Exercise data Block Start
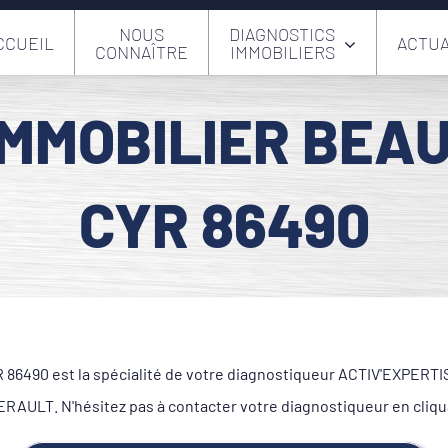
NOUS
DIAGNOSTICS
CCUEIL
ACTUA
CONNAÎTRE
IMMOBILIERS
IMMOBILIER BEA
CYR 86490
490 est la spécialité de votre diagnostiqueur ACTIV'EXPERTISE.
ULT. N'hésitez pas à contacter votre diagnostiqueur en cliqu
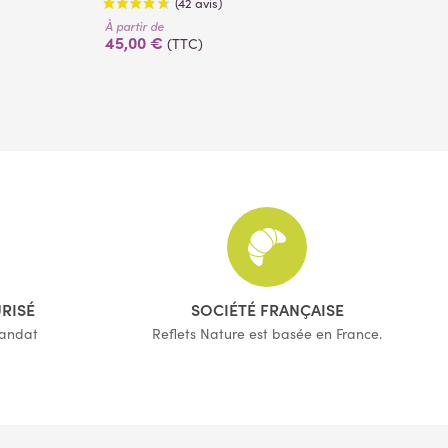
270 cm
À partir de
À pa
45,00 €
24
(TTC)
(42 avis)
URISÉ
SOCIÉTÉ FRANÇAISE
mandat
Reflets Nature est basée en France.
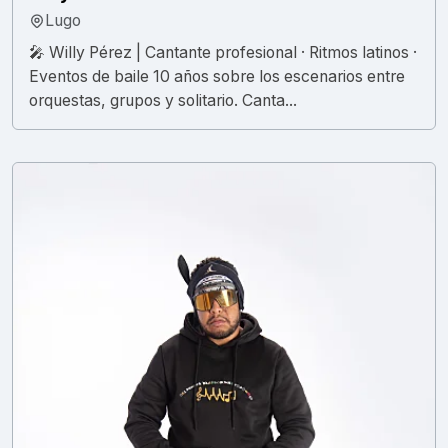
Lugo
🎤 Willy Pérez | Cantante profesional · Ritmos latinos ·
Eventos de baile 10 años sobre los escenarios entre
orquestas, grupos y solitario. Canta...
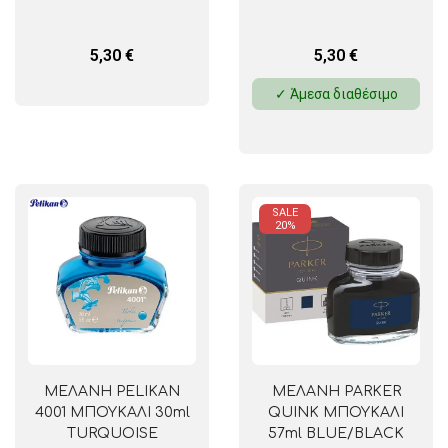
5,30
€
5,30
€
✓ Άμεσα διαθέσιμο
SALE
20%
ΜΕΛΑΝΗ PELIKAN
ΜΕΛΑΝΗ PARKER
4001 ΜΠΟΥΚΑΛΙ 30ml
QUINK ΜΠΟΥΚΑΛΙ
TURQUOISE
57ml BLUE/BLACK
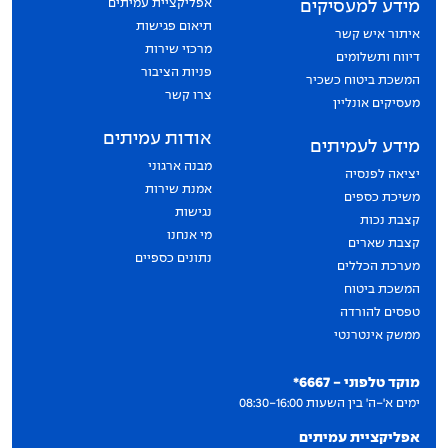
אפליקציית עמיתים
מידע למעסיקים
תיאום פגישות
איתור איש קשר
מרכזי שירות
דיווח ותשלומים
פניות הציבור
המשכת ביטוח כשכיר
צרו קשר
מעסיקים אונליין
אודות עמיתים
מידע לעמיתים
מבנה ארגוני
יציאה לפנסיה
אמנת שירות
משיכת כספים
נגישות
קצבת נכות
מי אנחנו
קצבת שארים
נתונים כספיים
מערכת הכללים
המשכת ביטוח
טפסים להורדה
ממשק אינטרנטי
יצירת קשר
מוקד טלפוני - 6667*
ימים א'-ה' בין השעות 08:30-16:00
אפליקציית עמיתים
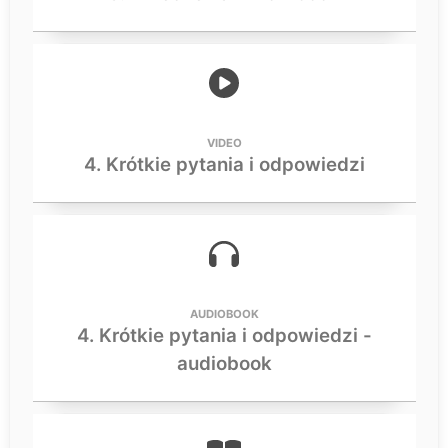
VIDEO
4. Krótkie pytania i odpowiedzi
AUDIOBOOK
4. Krótkie pytania i odpowiedzi -
audiobook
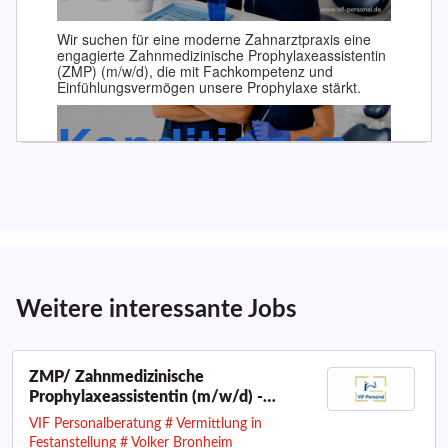
Weitere interessante Jobs
ZMP/ Zahnmedizinische
Prophylaxeassistentin (m/w/d) -
Düsseldorf | bis 60.000 € Jahresbrutto
VIF Personalberatung # Vermittlung in
Festanstellung # Volker Bronheim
Exercise data Block End
● What is required:
Exactly as they stand, set down the lines from the start of the material through the line with "ΜΕΛΑΝΗ PELIKAN", both ends included, omitting the pictures.

● Your response:
NOUS
DIAGNOSTICS
CCUEIL
ACTUA
CONNAÎTRE
IMMOBILIERS
IMMOBILIER BEA
CYR 86490
490 est la spécialité de votre diagnostiqueur ACTIV'EXPERTISE.
ULT. N'hésitez pas à contacter votre diagnostiqueur en cliqu
270 cm
À partir de
À pa
45,00 €
24
(TTC)
(42 avis)
URISÉ
SOCIÉTÉ FRANÇAISE
mandat
Reflets Nature est basée en France.
Lugo
🎤 Willy Pérez | Cantante profesional · Ritmos latinos ·
Eventos de baile 10 años sobre los escenarios entre
orquestas, grupos y solitario. Canta...
5,30
€
5,30
€
✓ Άμεσα διαθέσιμο
SALE
20%
ΜΕΛΑΝΗ PELIKAN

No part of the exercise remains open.